Start of Information provided
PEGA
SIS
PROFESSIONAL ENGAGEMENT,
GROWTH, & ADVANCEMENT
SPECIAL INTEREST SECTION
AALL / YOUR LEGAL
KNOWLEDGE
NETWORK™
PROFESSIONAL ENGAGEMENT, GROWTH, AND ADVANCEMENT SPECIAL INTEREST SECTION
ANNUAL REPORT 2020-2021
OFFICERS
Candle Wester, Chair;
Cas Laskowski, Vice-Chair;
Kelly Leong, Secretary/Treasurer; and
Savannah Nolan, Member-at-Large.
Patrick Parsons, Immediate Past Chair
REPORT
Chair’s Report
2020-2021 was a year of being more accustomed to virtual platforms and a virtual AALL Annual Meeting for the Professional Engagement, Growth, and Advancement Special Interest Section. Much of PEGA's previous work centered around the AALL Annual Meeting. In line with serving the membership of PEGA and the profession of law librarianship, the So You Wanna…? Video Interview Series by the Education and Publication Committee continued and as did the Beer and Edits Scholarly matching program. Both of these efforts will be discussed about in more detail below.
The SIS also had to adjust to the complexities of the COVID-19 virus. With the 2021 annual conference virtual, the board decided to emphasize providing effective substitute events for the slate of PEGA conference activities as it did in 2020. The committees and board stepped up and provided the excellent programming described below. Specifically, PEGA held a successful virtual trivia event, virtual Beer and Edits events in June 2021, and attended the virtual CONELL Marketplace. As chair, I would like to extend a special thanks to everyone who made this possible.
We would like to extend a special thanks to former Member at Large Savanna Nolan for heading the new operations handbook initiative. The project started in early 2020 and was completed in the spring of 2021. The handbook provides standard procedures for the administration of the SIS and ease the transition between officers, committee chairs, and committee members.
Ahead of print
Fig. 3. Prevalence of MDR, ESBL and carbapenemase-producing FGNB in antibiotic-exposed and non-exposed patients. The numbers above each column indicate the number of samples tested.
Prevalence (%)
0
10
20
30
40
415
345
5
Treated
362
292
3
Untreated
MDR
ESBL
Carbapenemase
End of Information provided
• What you will do: Every record must appear in the answer exactly as written.

• Your response:
PEGA
SIS
PROFESSIONAL ENGAGEMENT,
GROWTH, & ADVANCEMENT
SPECIAL INTEREST SECTION
AALL / YOUR LEGAL
KNOWLEDGE
NETWORK™
PROFESSIONAL ENGAGEMENT, GROWTH, AND ADVANCEMENT SPECIAL INTEREST SECTION
ANNUAL REPORT 2020-2021
OFFICERS
Candle Wester, Chair;
Cas Laskowski, Vice-Chair;
Kelly Leong, Secretary/Treasurer; and
Savannah Nolan, Member-at-Large.
Patrick Parsons, Immediate Past Chair
REPORT
Chair’s Report
2020-2021 was a year of being more accustomed to virtual platforms and a virtual AALL Annual Meeting for the Professional Engagement, Growth, and Advancement Special Interest Section. Much of PEGA's previous work centered around the AALL Annual Meeting. In line with serving the membership of PEGA and the profession of law librarianship, the So You Wanna…? Video Interview Series by the Education and Publication Committee continued and as did the Beer and Edits Scholarly matching program. Both of these efforts will be discussed about in more detail below.
The SIS also had to adjust to the complexities of the COVID-19 virus. With the 2021 annual conference virtual, the board decided to emphasize providing effective substitute events for the slate of PEGA conference activities as it did in 2020. The committees and board stepped up and provided the excellent programming described below. Specifically, PEGA held a successful virtual trivia event, virtual Beer and Edits events in June 2021, and attended the virtual CONELL Marketplace. As chair, I would like to extend a special thanks to everyone who made this possible.
We would like to extend a special thanks to former Member at Large Savanna Nolan for heading the new operations handbook initiative. The project started in early 2020 and was completed in the spring of 2021. The handbook provides standard procedures for the administration of the SIS and ease the transition between officers, committee chairs, and committee members.
Ahead of print
Fig. 3. Prevalence of MDR, ESBL and carbapenemase-producing FGNB in antibiotic-exposed and non-exposed patients. The numbers above each column indicate the number of samples tested.
Prevalence (%)
0
10
20
30
40
415
345
5
Treated
362
292
3
Untreated
MDR
ESBL
Carbapenemase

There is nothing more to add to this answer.